Şimdi gelelim nasıl yapıldığına: Üç boyutlu dekopaj uyguladım. Kalbin etrafındaki çiçekler için, kızımızın şapkasındaki çiçek scan edilip, photoshopta büyütüldü ve çıktısı alındı. Sonra da seramik hamuru ile onları kabarttım. Welcome yazısının harflerini, kızımızın elbise eteğindeki kumaş desenlerine bakarak herbirini ayrı renk ve desende boyadım. Arıları ise direk seramik hamuru ile yapıp, daha sonra boyadım.




Resmin her yerine, bir kaç kat seramik hamuru ile boyut kazandırdım.




Resimde, kedinin boynunda  boncuk vardı. Ben de oraya ipe bir nazar boncuğu bağlayarak ekledim.




İmzamı da attım:)))





6 Mayıs 2010

KIZLAR...

Bu şekilde hazır kesilmiş olarak satılan üçlü bir setti. Sanırım dekopaj uygulamak için yapılmıştı, çünkü objenin resimleri de vardı. Ben boyama yapmayı tercih ettim. En öndeki benim geçen yıl ilk yaptığım boyama, ortadaki bu yıl yapıldı, en arkadaki ise geçen yıldan yarım kalan. O hala tamamlanmadı ama ben yine de set bozulmasın diye ekledim. Üçü birlikte verniksiz ve hala tamamlanmamış olsa da mutfakta davlumbazın üstünden bana güzel güzel bakıyorlar:)))
Bu arada,  blog ve face sayfama fazla vakit ayıramıyorum.

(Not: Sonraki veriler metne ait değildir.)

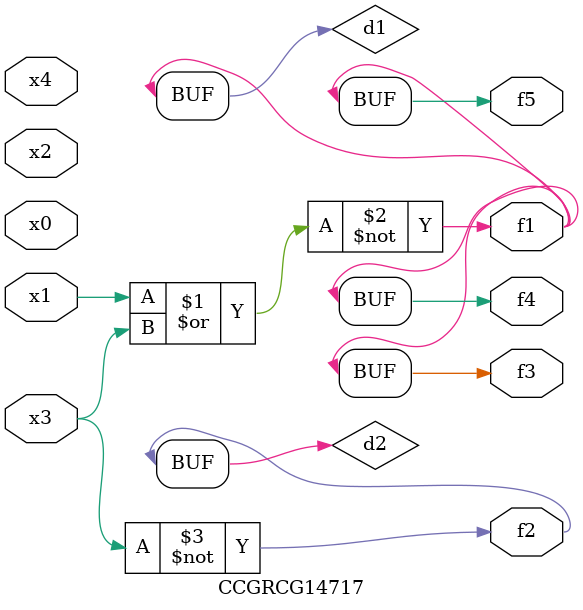
<source format=v>
module CCGRCG14717(
	input x0, x1, x2, x3, x4,
	output f1, f2, f3, f4, f5
);

	wire d1, d2;

	nor (d1, x1, x3);
	not (d2, x3);
	assign f1 = d1;
	assign f2 = d2;
	assign f3 = d1;
	assign f4 = d1;
	assign f5 = d1;
endmodule

</source>
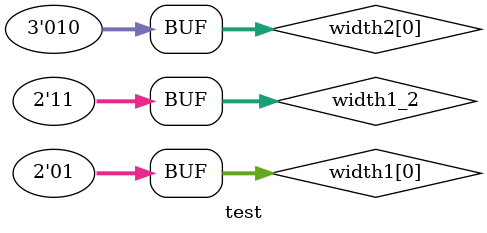
<source format=v>
module test;

reg [1:0] width1[1:0];
reg [2:0] width2[1:0];

reg [1:0] width1_2;

initial
begin
	width1[0] = 1;
	width2[0] = 2;

	width1_2 = width1[0] | width2[0];

	if(width1_2 !== 3)
		$display("FAILED");
	else
		$display("PASSED");
end

endmodule

</source>
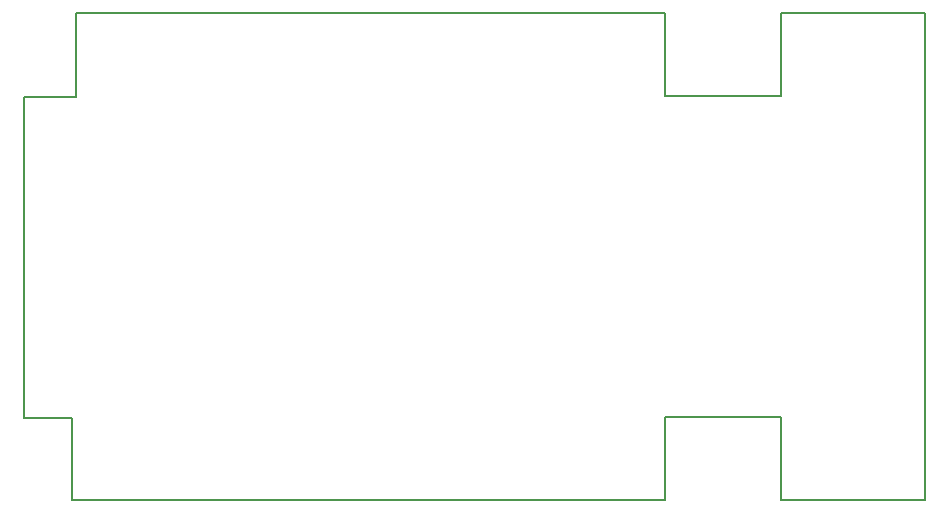
<source format=gbr>
G04 #@! TF.FileFunction,Other,User*
%FSLAX46Y46*%
G04 Gerber Fmt 4.6, Leading zero omitted, Abs format (unit mm)*
G04 Created by KiCad (PCBNEW 4.0.7-e2-6376~58~ubuntu16.04.1) date Sat Oct 21 11:32:06 2017*
%MOMM*%
%LPD*%
G01*
G04 APERTURE LIST*
%ADD10C,0.100000*%
%ADD11C,0.200000*%
G04 APERTURE END LIST*
D10*
D11*
X111400000Y-114700000D02*
X111400000Y-121600000D01*
X107300000Y-114700000D02*
X111400000Y-114700000D01*
X107300000Y-87500000D02*
X107300000Y-114700000D01*
X111700000Y-87500000D02*
X107300000Y-87500000D01*
X111700000Y-80400000D02*
X111700000Y-87500000D01*
X161600000Y-80400000D02*
X111700000Y-80400000D01*
X161600000Y-87400000D02*
X161600000Y-80400000D01*
X171400000Y-87400000D02*
X161600000Y-87400000D01*
X171400000Y-80400000D02*
X171400000Y-87400000D01*
X183600000Y-80400000D02*
X171400000Y-80400000D01*
X183600000Y-121600000D02*
X183600000Y-80400000D01*
X171400000Y-121600000D02*
X183600000Y-121600000D01*
X171400000Y-114600000D02*
X171400000Y-121600000D01*
X161600000Y-114600000D02*
X171400000Y-114600000D01*
X161600000Y-121600000D02*
X161600000Y-114600000D01*
X111400000Y-121600000D02*
X161600000Y-121600000D01*
M02*

</source>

Eminim sizler de çok güzel şeyler eklemişsinizdir. Ancak hafta sonu hepsini inceleyebileceğim. Çünkü hem eşim yurtdışına gidiyor yine uzun süreliğine, onun telaşı var, hem de anneler günü için hazırlık yapıyorum . Aslında kafamdaki tasarımlar çok güzel, inşallah uygulaması da öyle olur. Artık onu hediyeler sahiplerine ulaşınca pazartesi günü eklerim. Sürpriz bozulzun istemem çünkü!!!!